Sim, este luto é um luto íntimo. Mas os cristãos sofremos e esperamos, mesmo em silêncio.

Até porque… que esperar da sociedade quanto às angústias mais profundas pelas quais passamos?

Em A morte de Ivan Ilitch, de Leon Tolstoi, o personagem principal se ressentia da indiferença e da afetação dos médicos e dos familiares. Afetação e indiferença bem poderiam também fazer parte do delírio do doente, mas é certo que a tristeza convencional (social) é bastante insincera. E isto é um retrato fiel da realidade.

Ou, como bem disse Fabrício Tavares de Moraes:
No conto “Angústia”, Tchekhov narra a excruciante dor do cocheiro Yona Potapov, que havia perdido há pouco seu menino em razão de uma febre misteriosa. Tentando comunicar-se e falar de sua perda a todos os que entram em seu coche, depara-se com a completa indiferença dos tipos sociais. Por fim, encontra no seu cavalo o único ouvinte atento: “O cavalinho vai mastigando, escuta e sopra na mão de seu amo… Yona anima-se e conta-lhe tudo…”.
Considerar a angústia humana pelas reações ou ritos sociais que se lhe seguem é próprio de uma alma imersa nas trevas mais estéreis.

A verdade é que nossas dores, especialmente as mais lancinantes, as mais profundas, as mais indelevelmente marcantes, raramente são compartilhadas por outros. São angústias pessoais, não sociais.

Que esta espécie de “aborto social” da dor individual, assassinada e esquecida pela multidão, seja um aspecto da realidade é irrelevante para a causa do aborto. A única coisa que o "aborto social" prova é a extensão da depravação humana.

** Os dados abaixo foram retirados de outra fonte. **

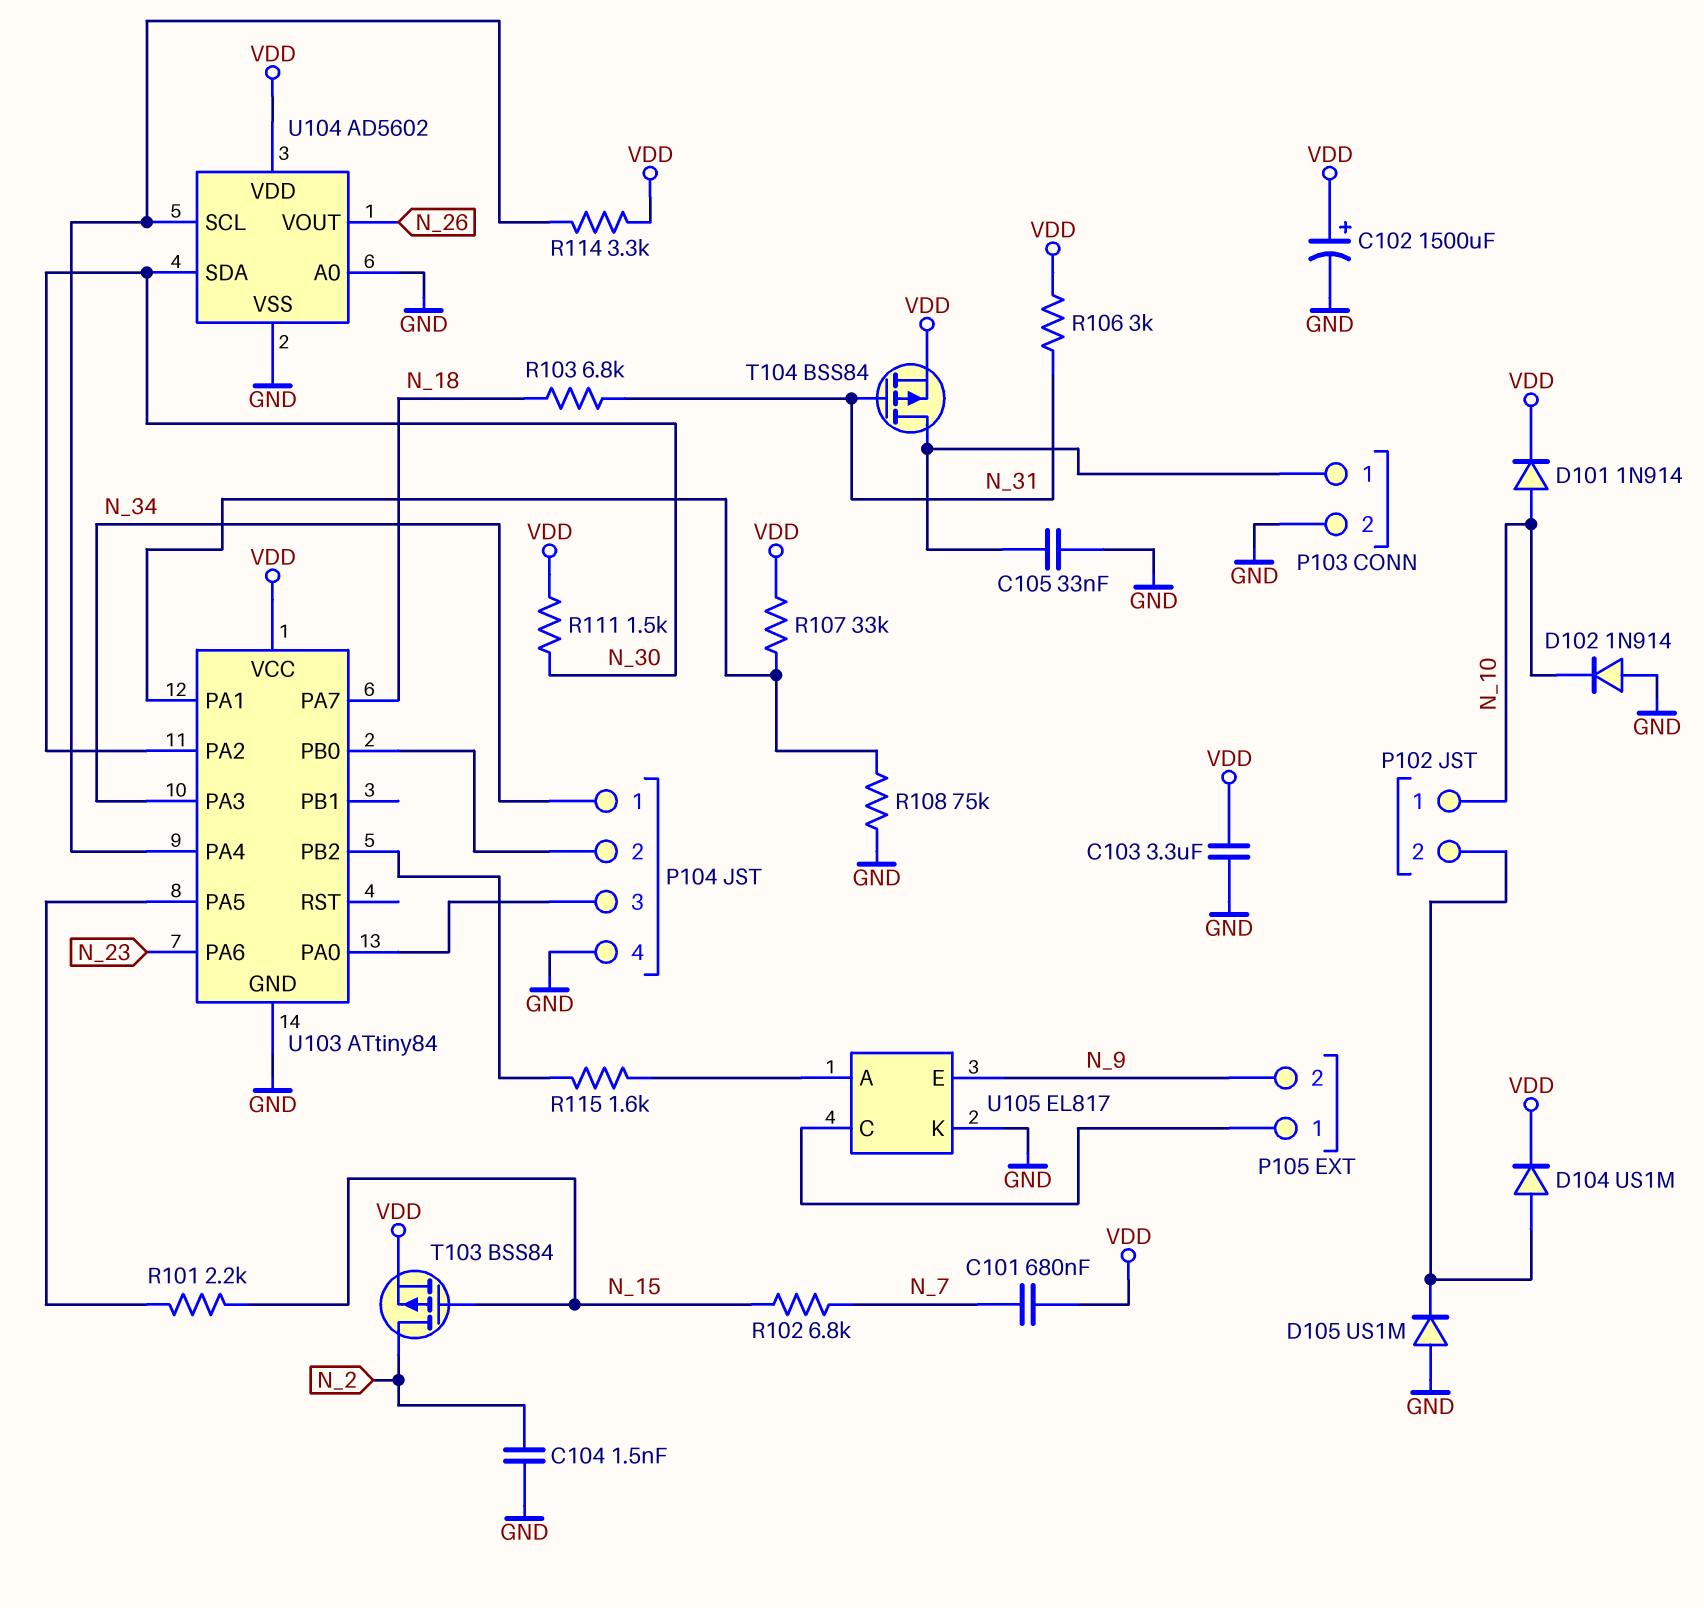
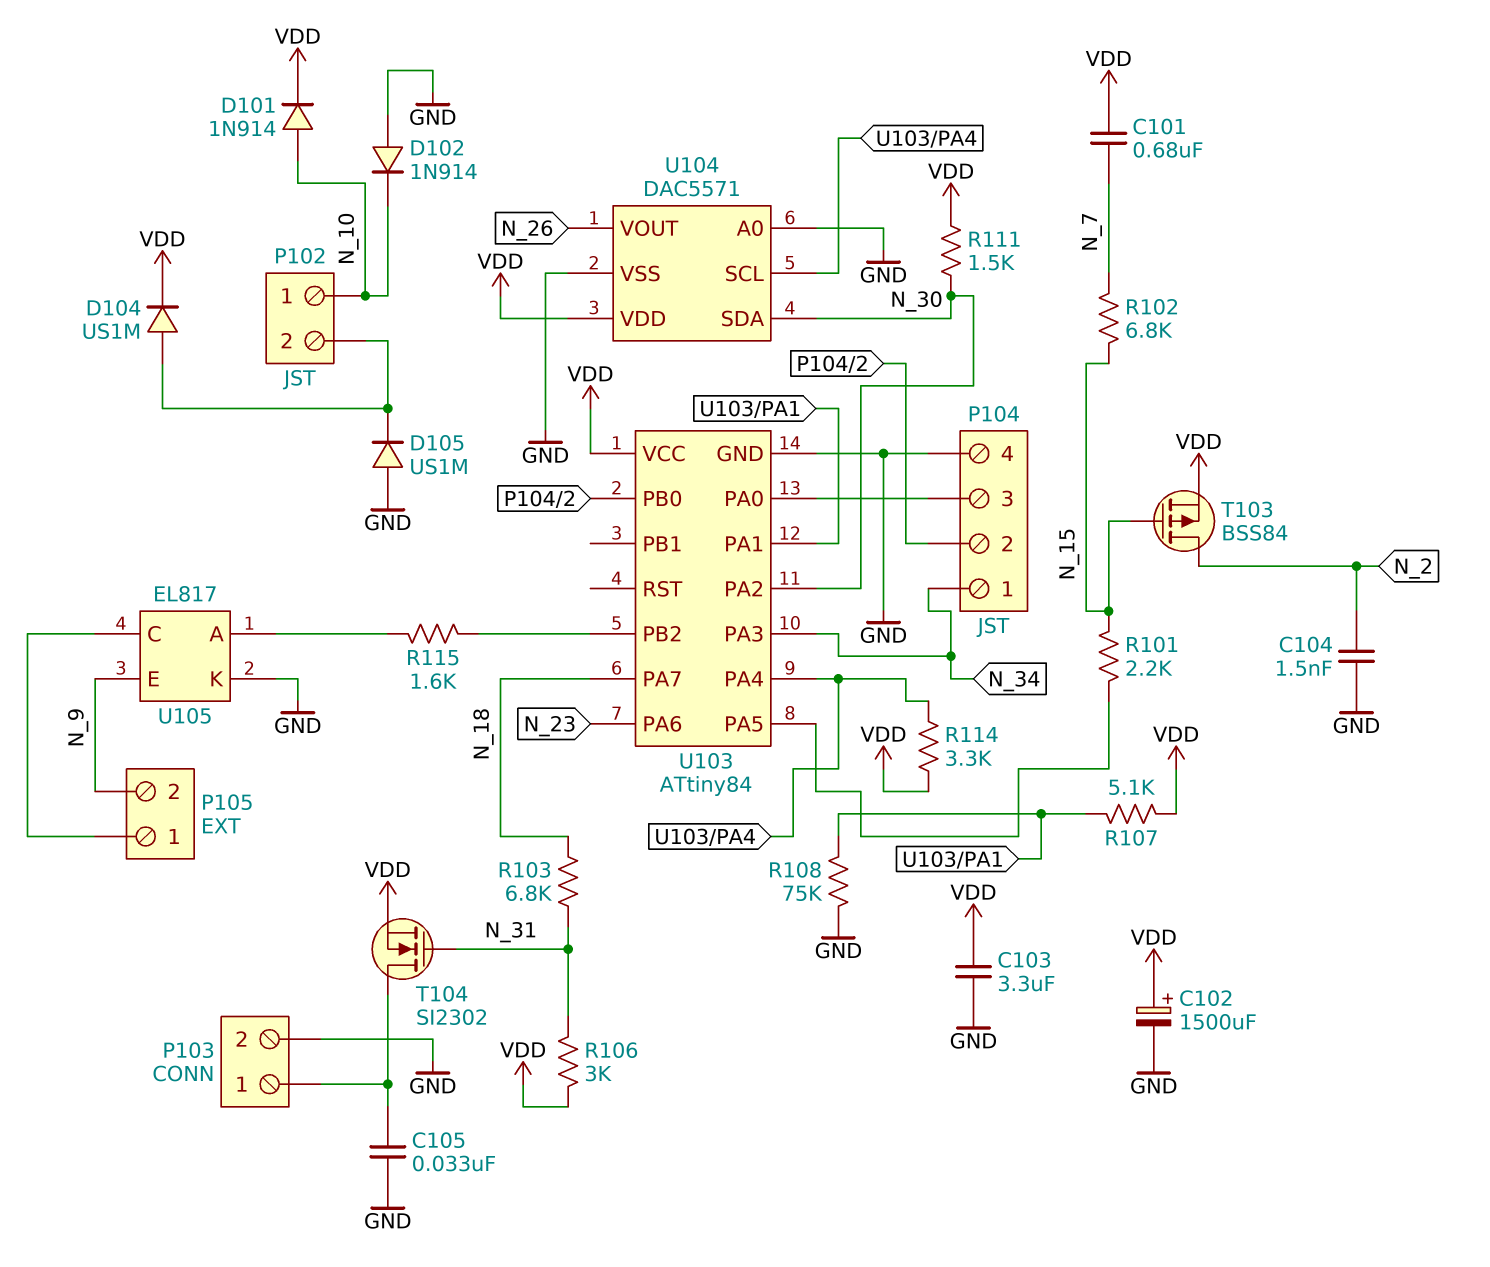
R107: 33k (U103/PA1, VDD) -> 5.1k (U103/PA1, VDD)
T104: PMOS BSS84 (G N_31, D P103/1, S VDD) -> NMOS SI2302 (G N_31, D P103/1, S VDD)
U104: AD5602 -> DAC5571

A tese que faz depender a humanidade do feto à qualquer consciência social por meio de ritos é um desrespeito tanto ao feto quanto à própria angústia de inúmeros pais que sofrem a perda de um filho, quer participem isso socialmente quer pranteiem em silêncio. É uma monstruosidade.

Justificar, pois, a própria imoralidade pela insensibilidade social é cabal, total e perfeitamente abjeto. É acumular testemunho da própria podridão contra si.

É uma tristeza que o homem seja capaz de propor tais termos.